Kegiatan dibuka oleh Dr. Eliana Wulandari, S.P., M.M., selaku Ketua Program Studi Doktor Ilmu Pertanian. Dalam sambutannya, beliau menegaskan pentingnya pengembangan keterampilan, wawasan, serta kesiapan karier bagi mahasiswa dan praktisi pertanian. Ia juga menyampaikan bahwa tema webinar kali ini memiliki relevansi tinggi terhadap upaya menjaga kedaulatan pangan nasional. “Forum seperti ini diharapkan dapat menjadi ruang bertukar gagasan, memperkaya perspektif, dan mempertajam pemahaman kita terhadap tantangan pertanian masa kini,” ujarnya. Adapun kegiatan ini dipandu oleh Eva Aprilia S.Agr., M.Agr, dan Adam Robisalmi, S.Pi., M.Si., sebagai moderator. Moderator dalam pengantarnya menyoroti bahwa konsep-konsep klasik dalam perlindungan tanaman tetap penting, namun perlu dikaji ulang agar sesuai dengan tantangan baru yang semakin kompleks.
Webinar ini menghadirkan Prof. Ir. Tarkus Suganda, M.Sc., Ph.D., sebagai keynote speaker sekaligus Guru Besar Fakultas Pertanian Universitas Padjadjaran. Dalam paparannya, Prof. Tarkus mengangkat pentingnya perubahan paradigma dalam perlindungan tanaman. Menurutnya, pendekatan lama yang selama ini berfokus pada konsep segitiga penyakit dan bersifat reaktif perlu mulai ditinjau kembali.

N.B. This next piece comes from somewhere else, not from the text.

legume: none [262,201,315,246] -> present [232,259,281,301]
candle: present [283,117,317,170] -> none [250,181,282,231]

Ia menekankan perlunya pergeseran menuju pendekatan yang lebih proaktif, yakni melalui pencegahan dini, penguatan sistem kesehatan tanaman, serta strategi adaptif terhadap perubahan iklim dan lingkungan. “Perlindungan tanaman saat ini tidak cukup hanya merespons serangan setelah terjadi, tetapi harus dibangun melalui sistem yang mampu mencegah dan mengantisipasi sejak awal,” jelasnya.

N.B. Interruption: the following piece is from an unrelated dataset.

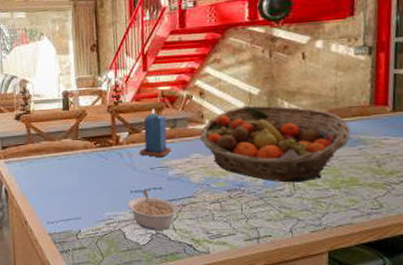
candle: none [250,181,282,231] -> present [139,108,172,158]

Selain keynote speaker yang luar biasa, webinar ini juga menghadirkan sejumlah narasumber dari berbagai institusi yang memberikan perspektif beragam, diantaranya Satriyo Restu Adhi, S.P., M.P. dari Universitas Singaperbangsa Karawang yang membahas dinamika evolusi patogen tanaman, respons terhadap cekaman kimiawi, serta strategi pengendalian berkelanjutan; kemudian Aditya Murtilaksono, S.Si., M.P. dari Universitas Borneo Tarakan yang memaparkan dinamika persistensi herbisida pada tanaman hortikultura di tengah perubahan iklim; selanjutnya Lusiana, S.P., M.P. dari Universitas Subang yang menjelaskan inovasi teknologi rekayasa dalam memperkuat sistem pertahanan tanaman terhadap cekaman biotik dan abiotik; serta ditutup oleh Meivie Tivalli, S.Si., M.Agr. dari Universitas Padjadjaran yang mengulas strategi budidaya cabai dalam menghadapi krisis air dan cekaman lingkungan.
Melalui penyelenggaraan Webinar Seri-31 ini, Program Studi Doktor Ilmu Pertanian Faperta Unpad menegaskan komitmennya dalam menghadirkan forum akademik yang relevan, kolaboratif, dan solutif. Inisiatif ini sejalan dengan pencapaian Sustainable Development Goals (SDGs), khususnya SDG 2 (Zero Hunger), SDG 4 (Quality Education), SDG 13 (Climate Action), dan SDG 17 (Partnerships for the Goals). Upaya tersebut diwujudkan melalui penguatan pendidikan, riset, inovasi, serta kolaborasi lintas institusi untuk mendukung ketahanan pangan nasional dan global.